Melatonin ist ein Hormon, das in allen drei Bereichen des Lebens vorkommt – Bakterien, Archaeen und Eukaryota. Es ist am bekanntesten als das Hormon, das hilft, den Schlafzyklus des Menschen zu regulieren, jedoch hat Melatonin in Pflanzen andere Funktionen. In erster Linie wurde berichtet, dass es verschiedene Signalereignisse während Pflanzenreaktionen auf abiotische und biotische Stressbedingungen aktiviert und dabei hilft, sie unter Stressbedingungen zu schützen. Wissenschaftliche Studien haben ergeben, dass Melatonin eine Toleranz gegenüber verschiedenen abiotischen Stressbedingungen, einschließlich Schwermetallen, hohen Temperaturen und Salzgehalt, hervorrufen kann.

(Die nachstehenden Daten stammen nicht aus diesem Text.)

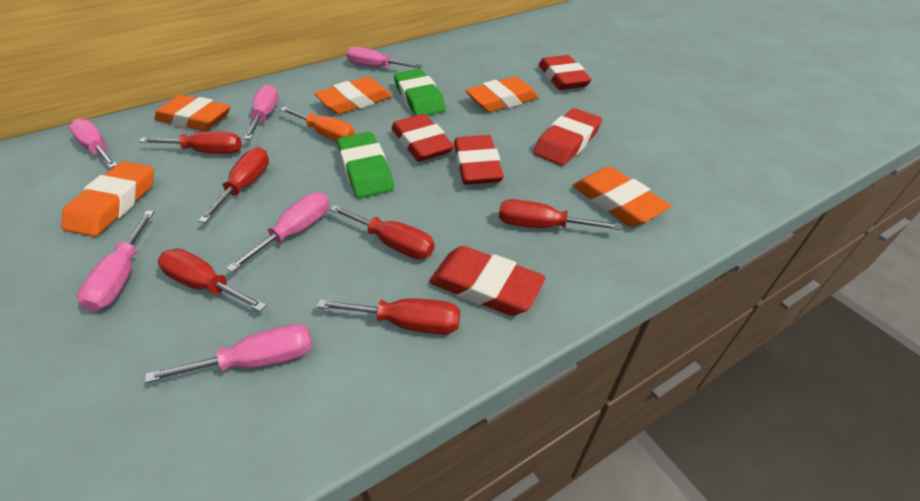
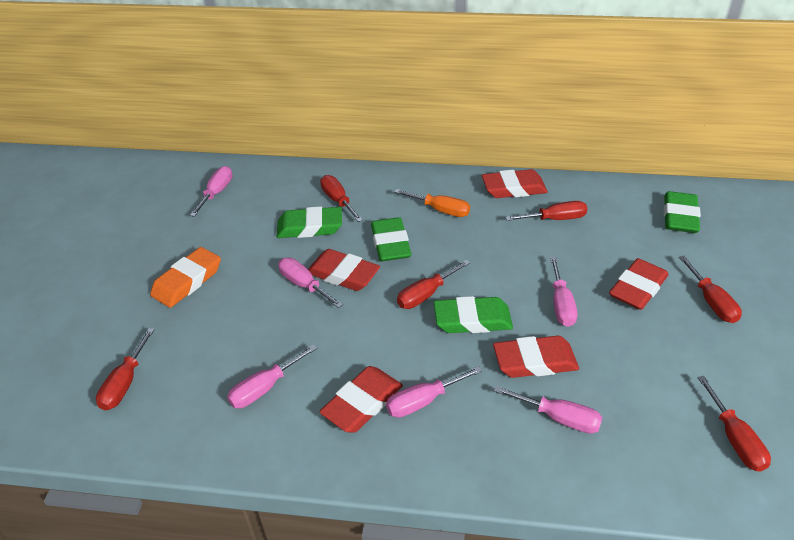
green eraser: 2 -> 4
orange eraser: 5 -> 1

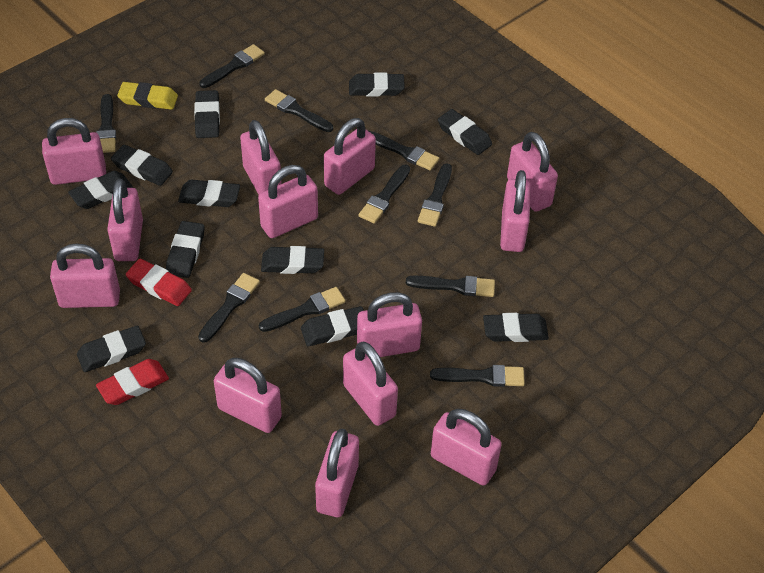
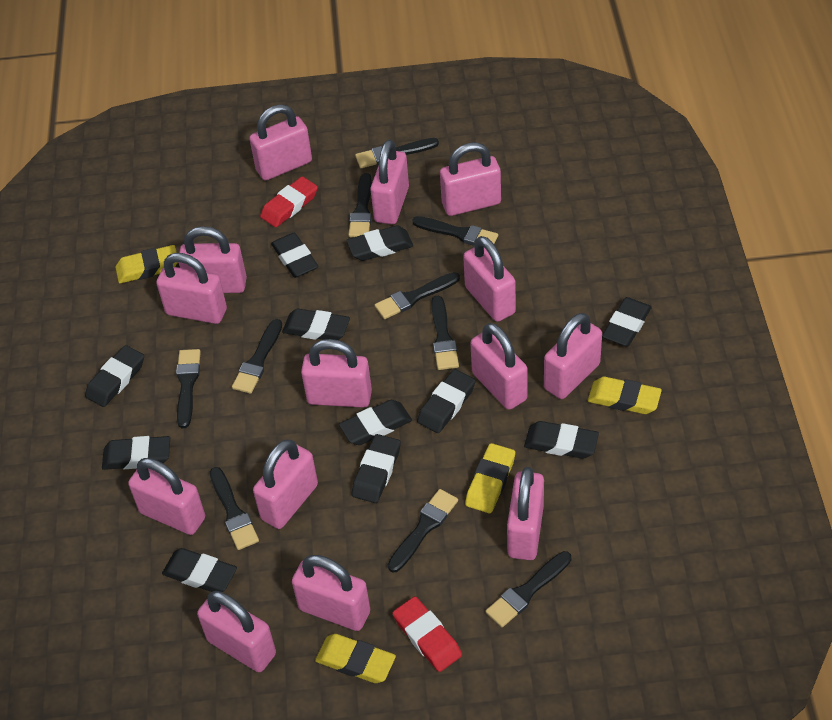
pink padlock: 13 -> 14
yellow eraser: 1 -> 4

Während Stress verstärkt Melatonin mehrere Anpassungsreaktionen in Pflanzen. Es kann die Stomataleitfähigkeit, Photosynthese und Transpiration steigern, die Nährstoffaufnahme erhöhen und den Zuckerstoffwechsel fördern. Es reguliert auch Prozesse hoch, die oxidative Schäden in Zellen verhindern, einschließlich der Synthese von Antioxidantien und der Entfernung reaktiver Sauerstoffspezies. Dennoch wurden die zugrunde liegenden Mechanismen von Melatonin bei der Linderung von Trockenstress bei Nutzpflanzen nur selten untersucht. Insbesondere ist wenig darüber bekannt, ob die Anwendung von Melatonin auf den Blättern oder in der Rhizosphäre die Stresstoleranz verbessert oder nicht.

In ihrer neuen Studie veröffentlicht in AoBP, Imran et al. Untersuchen Sie die Rolle der exogenen Melatoninanwendung (Blatt- oder Wurzelzone) bei der Verbesserung der Trockenstresstoleranz von Sojabohnen (Glycine max) Sämlinge. Ihre Ergebnisse zeigten, dass die Vorbehandlung von Sojabohnensämlingen mit Melatonin die negativen Auswirkungen von Trockenstress auf pflanzenwachstumsbezogene Parameter und den Chlorophyllgehalt signifikant milderte. Die positiven Wirkungen gegen Trockenheit waren durch Melatoninanwendung in der Rhizosphäre ausgeprägter als bei Blattbehandlungen. Die durch Melatonin induzierte erhöhte Toleranz könnte einer verbesserten photosynthetischen Aktivität, einer Verringerung von Abscisinsäure und trockenheitsinduzierten oxidativen Schäden durch Verringerung der Akkumulation von reaktiven Sauerstoffspezies und Malondialdehyd zugeschrieben werden.
Diese Studie zeigte, dass die durch Melatonin induzierte Verbesserung der Toleranz gegenüber Trockenstress in Sojabohnenpflanzen mit einer verbesserten Funktion der antioxidativen Abwehrmaschinerie und der Aufnahme von Wasserstoffperoxid verbunden war, was die durch Trockenstress verursachten oxidativen Schäden linderte. Die Anwendung von Melatonin in der Wurzelzone führte zu einer signifikant höheren physiologischen und phytohormonellen Regulation als die Anwendung auf den Blättern. Dies könnte ein wesentlicher Faktor sein, der die Durchführbarkeit der Anwendung von Melatonin auf großflächigem Feldniveau bestimmt. Allerdings sind die Ergebnisse Imran et al. liefern gute Belege für die physiologische Rolle von Melatonin und dienen als Plattform für mögliche Anwendungen in der Landwirtschaft oder verwandten Forschungsgebieten.